On Languages

CI skepticism

Originally, I was more on the sceptical side, having understood French for the great part of my life, but never really being able to output/speak.

It wasn't really until I started VRChat and speaking in both French and broken Japanese that I realized that I could speak a lot more French than I realised (I just needed a bit of practice). It was like for every phrase I constructed, 20 or more words/grammar constructs would start surfacing in my active working memory, fueling a desire to salvage those lost fragments stored in my brain.

Around the same time I had also decided to challenge this scepticism by learning Italian with a listening-only approach, starting with Italian automatico, then a number of other CI (Comprehensible Input) targeted channels.
Finally, I ended up just watching native content through italian dubbed anime.
Even though this has come to a standstill, and I never really got to practice speaking it, I was amazed with the results from just casually listening (nowhere near the same hours I put into japanese). After a few years, I reached a point that I could understand Intermediate conversations quite well.
It definitely helped that I was already familiar with a Romance language already and that Italian is still relatively close to English. Either way, this was a lot more effective than the 1 year of conjugating verbs in Spanish at school (which I still enjoyed).

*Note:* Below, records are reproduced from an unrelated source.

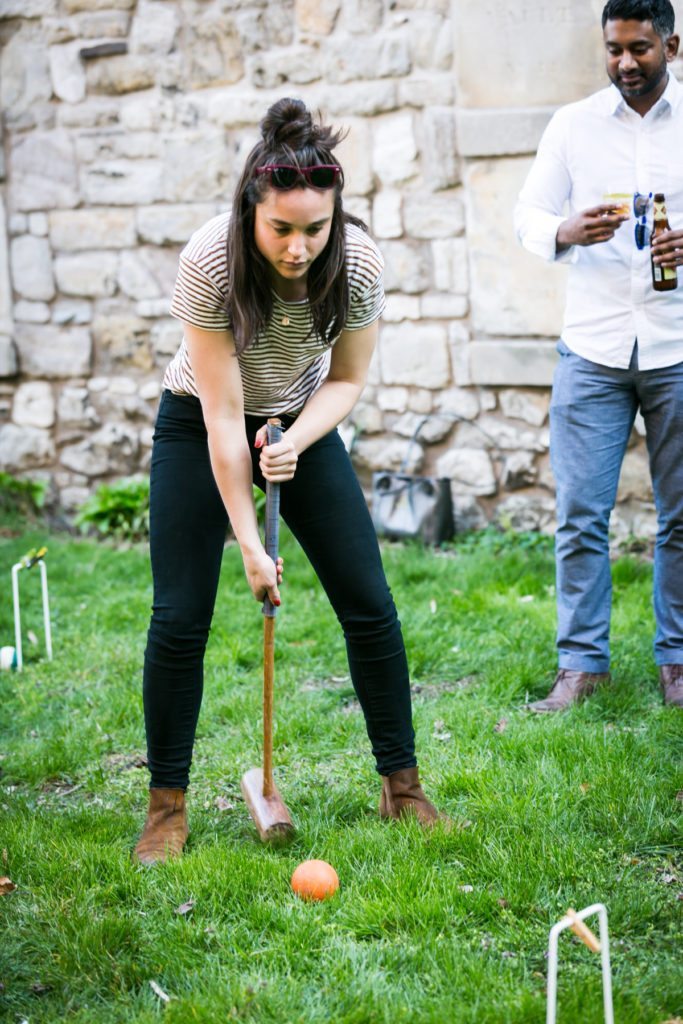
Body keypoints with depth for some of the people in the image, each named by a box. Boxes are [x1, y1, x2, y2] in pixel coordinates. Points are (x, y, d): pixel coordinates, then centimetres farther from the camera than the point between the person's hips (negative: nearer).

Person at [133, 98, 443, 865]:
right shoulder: (210, 261, -30)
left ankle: (402, 786, 11)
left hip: (303, 424, 3)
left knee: (370, 605, -4)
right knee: (179, 619, -9)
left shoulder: (357, 262, -23)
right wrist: (249, 544, -26)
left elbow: (347, 379, -7)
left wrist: (295, 442, -26)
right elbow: (223, 418, -27)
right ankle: (167, 806, 6)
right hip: (199, 427, -2)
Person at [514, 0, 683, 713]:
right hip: (593, 347, 0)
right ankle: (581, 663, 7)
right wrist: (568, 232, -16)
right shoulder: (573, 124, 7)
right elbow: (528, 214, 7)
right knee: (580, 514, -2)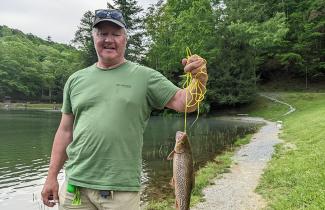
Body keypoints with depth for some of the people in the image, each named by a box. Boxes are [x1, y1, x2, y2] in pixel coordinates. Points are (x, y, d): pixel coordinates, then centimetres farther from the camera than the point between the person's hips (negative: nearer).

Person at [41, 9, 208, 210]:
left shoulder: (145, 76, -1)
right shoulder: (76, 80, 8)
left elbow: (182, 103, -8)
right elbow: (66, 131, 10)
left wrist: (198, 79, -28)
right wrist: (52, 176, 8)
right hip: (75, 184, 3)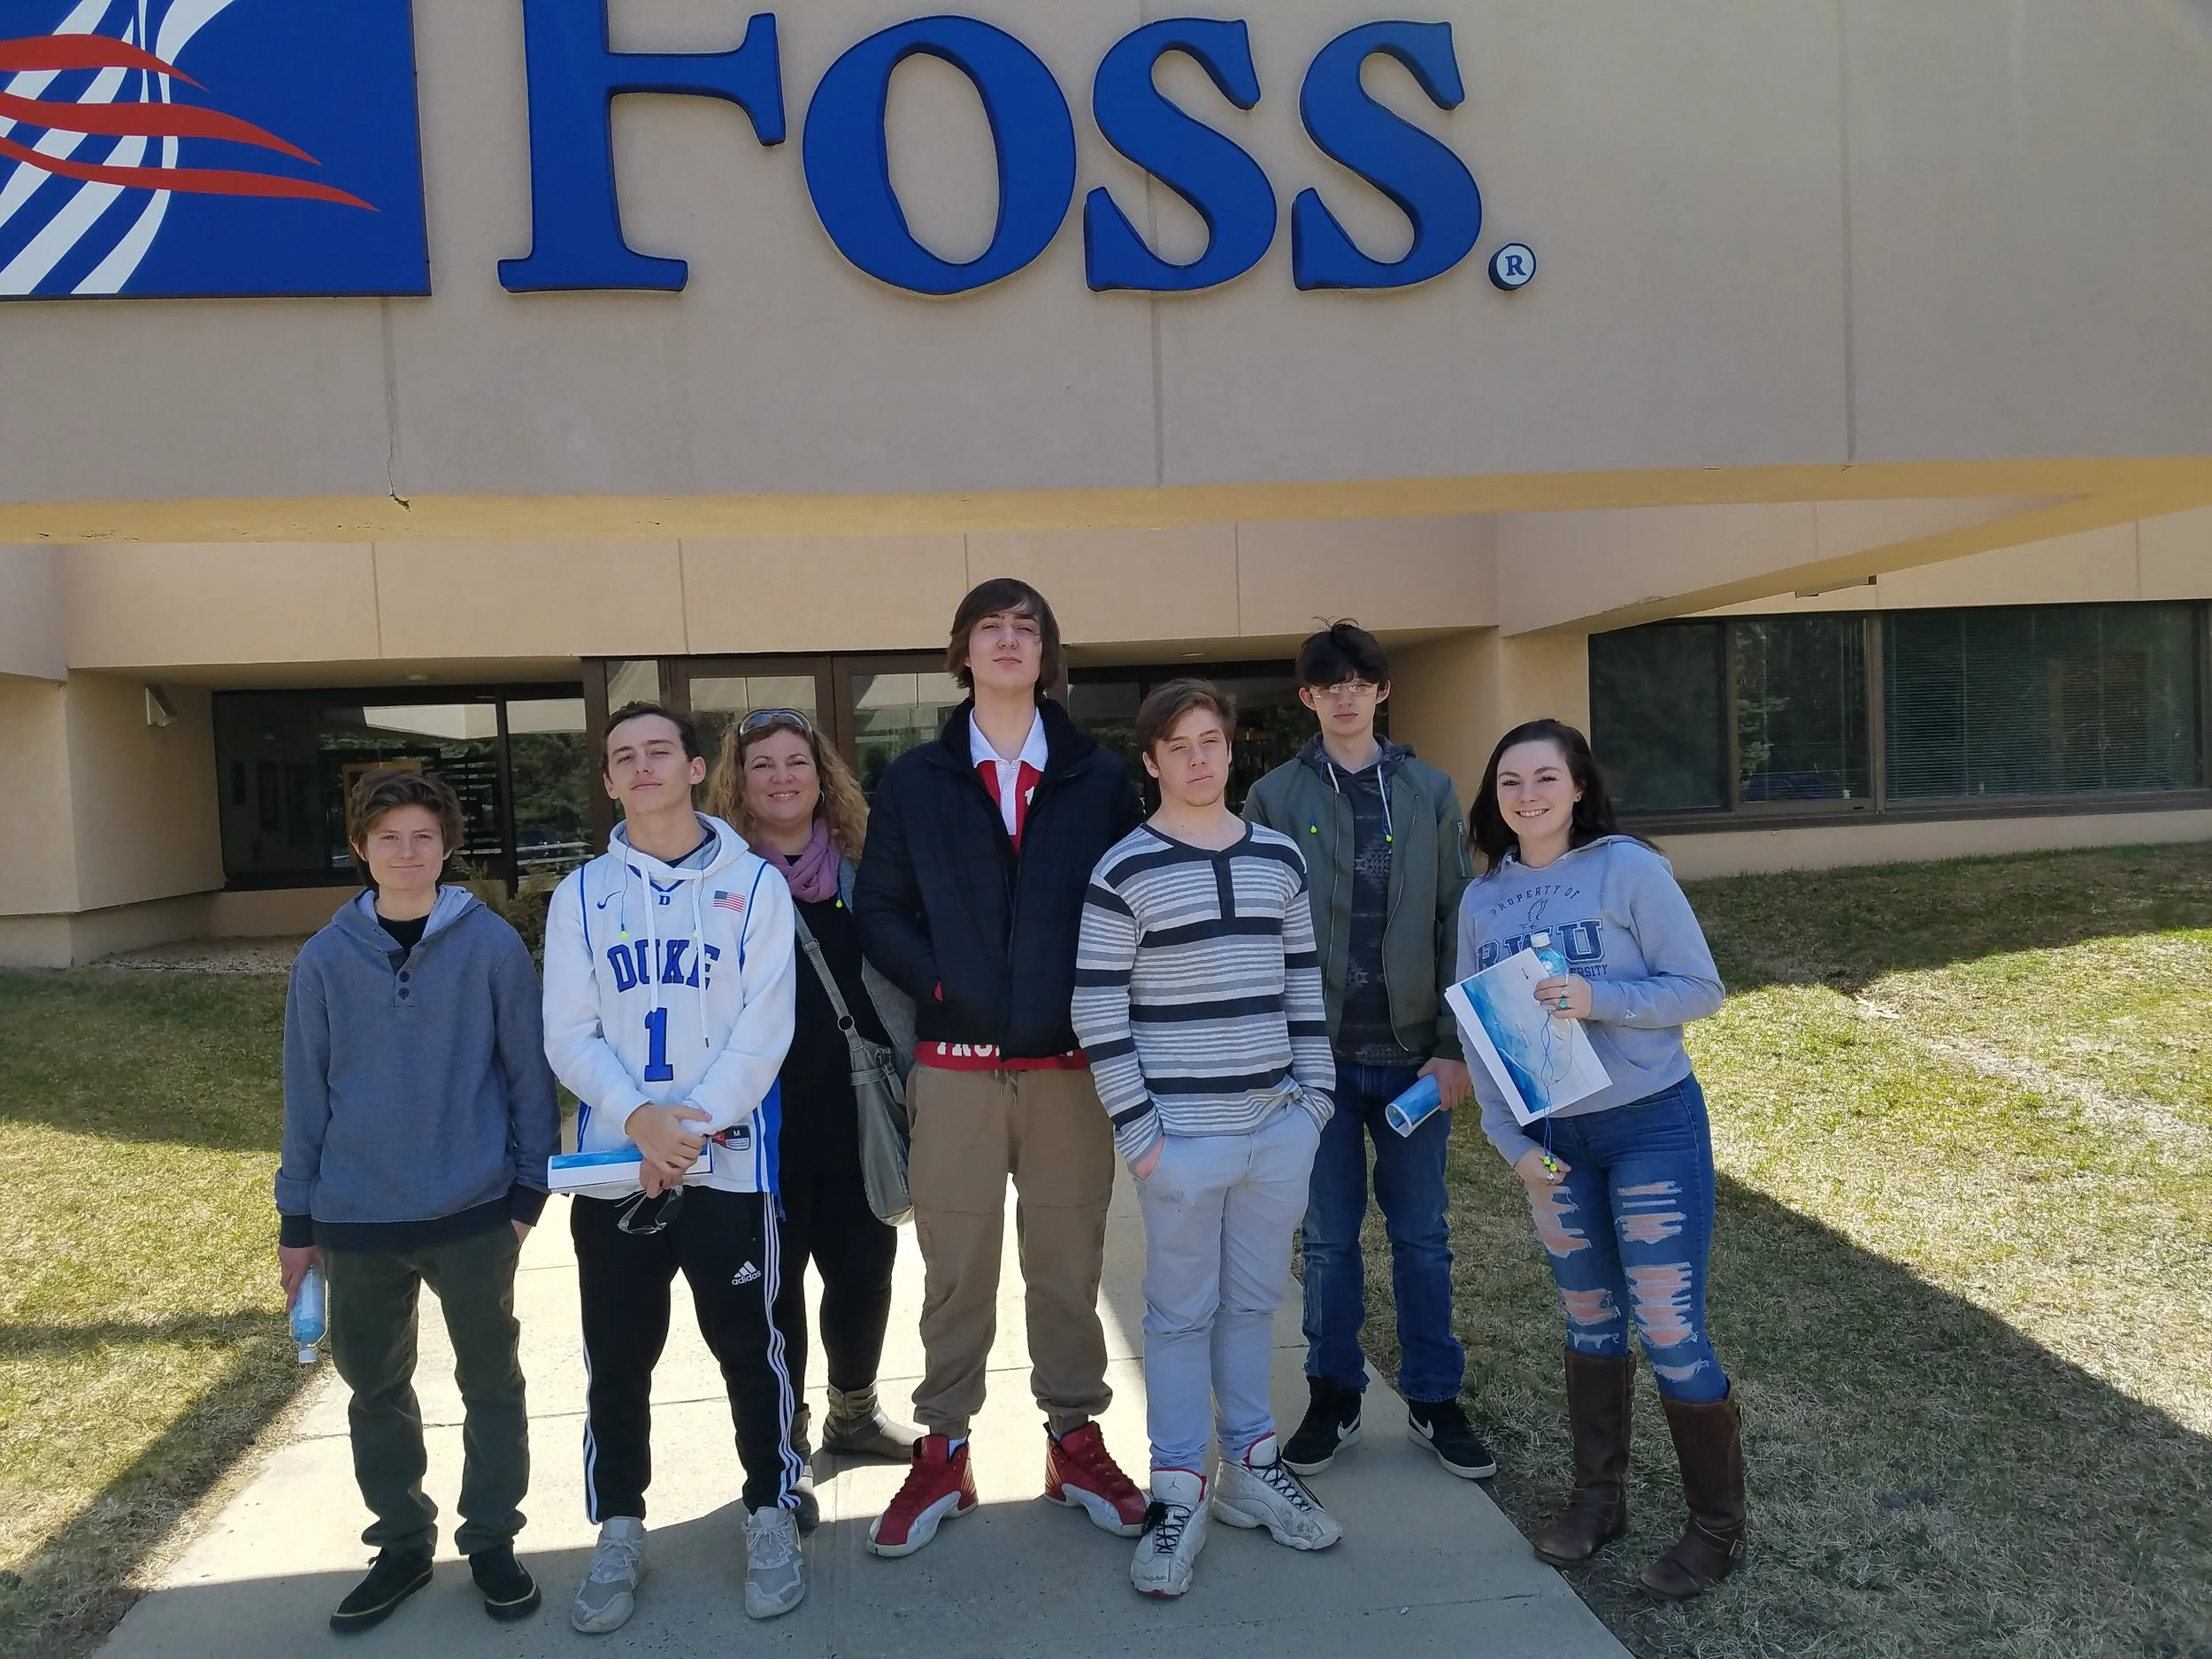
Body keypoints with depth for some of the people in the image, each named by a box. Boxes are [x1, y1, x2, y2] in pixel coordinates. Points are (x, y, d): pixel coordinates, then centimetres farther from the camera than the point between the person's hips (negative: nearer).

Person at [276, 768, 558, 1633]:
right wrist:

Although I had started Japanese earlier, my journey was a lot more rocky.
I began with a mixture of duolinguo, flashcards, WaniKani, and textbooks. To say the least, this wasn't effective.
Out of tenacity I carried on for a couple of years. This was until I was introduced to Anki and reintroduced to the wonders of spaced repetition (this time out of a school environment).
I managed to escape the first common trap, to enter the second trap: not supplementing anki with input (listening/reading).
I went through the 2K/6K anki deck, and while it was effective at memorizing the rough English translation to 6 thousand most common words, parsing non simple sentences was not getting easier to understand.

The immersion cult

Looking at the results from my Italian journey, I was no longer held back by skepticism, so I decided to double down on watching anime in Japanese without English subtitles.
I had only done this very little previously. Being a fan of the medium, I wanted to be able to understand as much as I could, and watching it without subtitles got in the way. (Japanese is as far from English as any popular language can get, meaning the subtitles will always miss a lot of nuance, so you could argue that by watching it in English I was limiting my understanding of the shows). Along with the Anki usage, I spent 3-6 hours a day (highly dependent on the time of the year ) doing this, eventually, picking up sentence mining as well (making anki cards on words the content you are watching)

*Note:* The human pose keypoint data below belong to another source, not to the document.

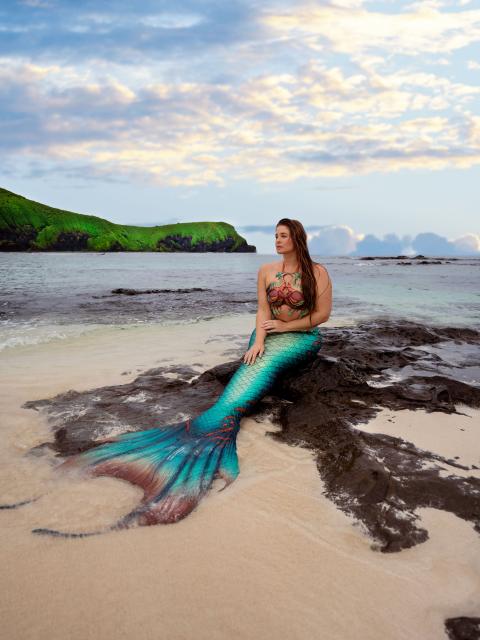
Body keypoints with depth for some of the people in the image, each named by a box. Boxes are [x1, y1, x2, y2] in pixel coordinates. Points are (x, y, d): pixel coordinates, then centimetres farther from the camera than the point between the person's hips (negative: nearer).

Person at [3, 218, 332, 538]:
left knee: (264, 363, -35)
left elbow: (323, 313, -2)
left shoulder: (318, 272, -1)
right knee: (256, 368, -30)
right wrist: (259, 339, -18)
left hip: (302, 337, -3)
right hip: (268, 335, 3)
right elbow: (263, 309, 1)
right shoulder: (266, 271, 8)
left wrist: (283, 326, -7)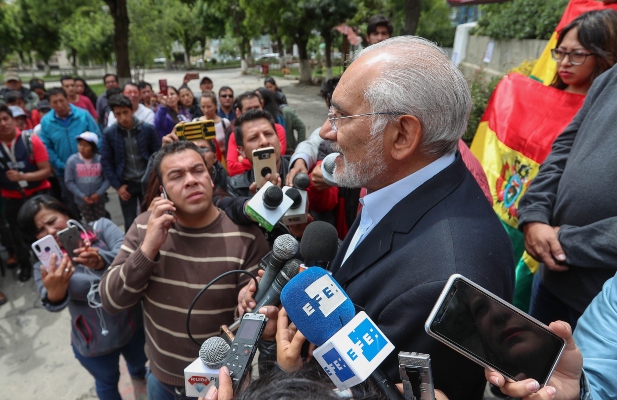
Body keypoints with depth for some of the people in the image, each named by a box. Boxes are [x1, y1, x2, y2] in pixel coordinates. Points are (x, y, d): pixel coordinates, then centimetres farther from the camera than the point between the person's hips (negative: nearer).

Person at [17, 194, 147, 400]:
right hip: (94, 343, -1)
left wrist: (102, 261, -55)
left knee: (138, 365, 29)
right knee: (108, 383, 24)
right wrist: (55, 293, -55)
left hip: (133, 325, 1)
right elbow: (53, 303, -31)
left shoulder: (101, 227, -14)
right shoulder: (46, 265, -13)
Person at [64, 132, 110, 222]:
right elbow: (69, 182, -7)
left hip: (99, 198, 0)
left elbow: (107, 179, -7)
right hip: (82, 200, 0)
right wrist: (82, 196, -12)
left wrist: (99, 193, -15)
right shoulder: (72, 161, -11)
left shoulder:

This naturally boosted my listening ability and confidence in Japanese and I carried this on for 2 years. There was still one lingering problem: I couldn't read very well.

What about the reading?

Reading isn't necessary, but as someone who liked visual novels/light novels/manga, and liked reading in their own language, this wasn’t something I could ignore. Even from a language learning perspective reading is also the most effective way at building your vocab quickly.

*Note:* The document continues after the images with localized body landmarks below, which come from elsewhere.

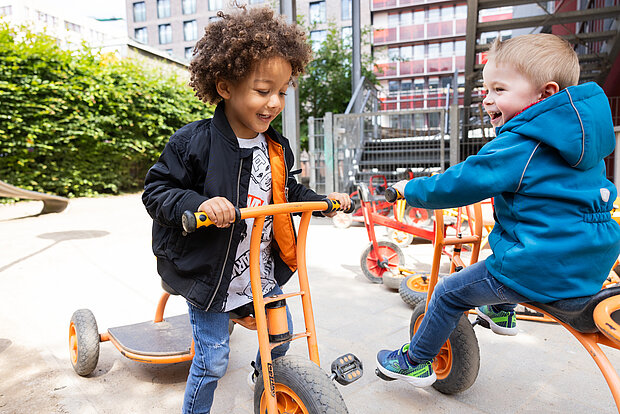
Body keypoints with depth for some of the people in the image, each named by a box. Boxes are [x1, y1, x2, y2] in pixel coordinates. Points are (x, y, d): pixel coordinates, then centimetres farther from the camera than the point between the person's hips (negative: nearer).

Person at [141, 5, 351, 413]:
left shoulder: (277, 147, 1)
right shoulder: (195, 142, -19)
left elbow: (288, 191, 15)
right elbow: (157, 190, -15)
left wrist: (323, 201, 3)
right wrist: (198, 203, -33)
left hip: (262, 272, 6)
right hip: (211, 275, -6)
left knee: (281, 334, 20)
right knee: (212, 360, 5)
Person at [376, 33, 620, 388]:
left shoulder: (519, 145, -19)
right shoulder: (577, 137, 9)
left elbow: (461, 183, -19)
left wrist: (411, 189, -3)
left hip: (539, 272, -9)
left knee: (449, 293, 5)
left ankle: (415, 362, 20)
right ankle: (502, 313, 52)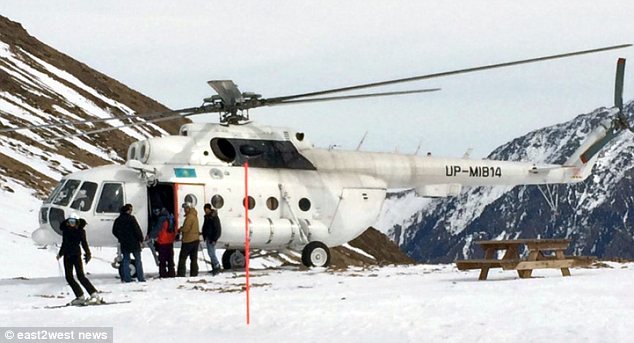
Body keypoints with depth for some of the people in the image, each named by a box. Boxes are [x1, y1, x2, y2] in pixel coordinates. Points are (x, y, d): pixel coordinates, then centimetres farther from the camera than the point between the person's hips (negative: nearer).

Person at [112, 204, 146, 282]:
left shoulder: (117, 220, 7)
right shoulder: (131, 218, -12)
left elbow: (114, 231, 14)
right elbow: (137, 229, -14)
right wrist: (140, 239, -4)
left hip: (124, 244, 5)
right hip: (134, 243, -5)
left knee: (126, 260, 9)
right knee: (138, 260, 3)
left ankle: (127, 278, 5)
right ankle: (141, 278, 1)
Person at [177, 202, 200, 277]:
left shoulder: (189, 216, -16)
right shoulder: (195, 216, 14)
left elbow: (186, 228, -20)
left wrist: (180, 230, -2)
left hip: (188, 240, -9)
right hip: (195, 239, 9)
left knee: (182, 257, -3)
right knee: (194, 258, 10)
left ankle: (181, 274, -5)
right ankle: (194, 273, 10)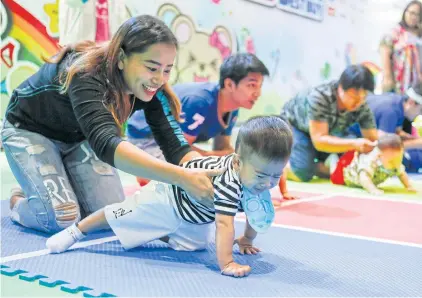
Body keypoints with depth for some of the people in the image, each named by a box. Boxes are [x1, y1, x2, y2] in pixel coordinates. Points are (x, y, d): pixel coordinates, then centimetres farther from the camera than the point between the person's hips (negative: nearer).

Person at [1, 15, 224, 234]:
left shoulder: (151, 89, -22)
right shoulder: (86, 74, -40)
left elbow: (176, 148, -24)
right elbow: (106, 142, -55)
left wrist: (215, 174, -45)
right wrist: (181, 177, -66)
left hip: (78, 136, 5)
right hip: (29, 131, -5)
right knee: (62, 220, -19)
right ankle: (19, 201, 12)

The first book I read was Kiki's Delivery Service (a book with very little kanji aimed at children). This was probably the hardest book I completed. Not because it was in any shape or form a hard book. My brain was just adapting to this new way of presenting language. Subconsciously, it felt like my brain was forming a bridge between the written text and the spoken language I was a lot more used to

Next, I read the first book in the A Certain Magical Index series.
This had significantly more Kanji, being a light novel and not a children’s book, but it felt significantly easier.
After a few more light novels I began to read standard novels, and each completion felt like installing a new software update.
The sentences I could construct were a lot more complex. It even improved my listening. The amazing thing was It didn’t feel like much effort. I was consuming things I enjoyed so most of the time it didn’t feel like ‘studying’.

Final thoughts

I have carried this on for two years, and even if there have been periods of less activity, my confidence in reading Japanese has skyrocketed and I have no intention of stopping. Language isn’t something you can ever really ‘accomplish’. Whether it be your pitch accent, vocab, how articulate you are, domain-specific language, public speaking ability (even in your native language), you can always seek improvements.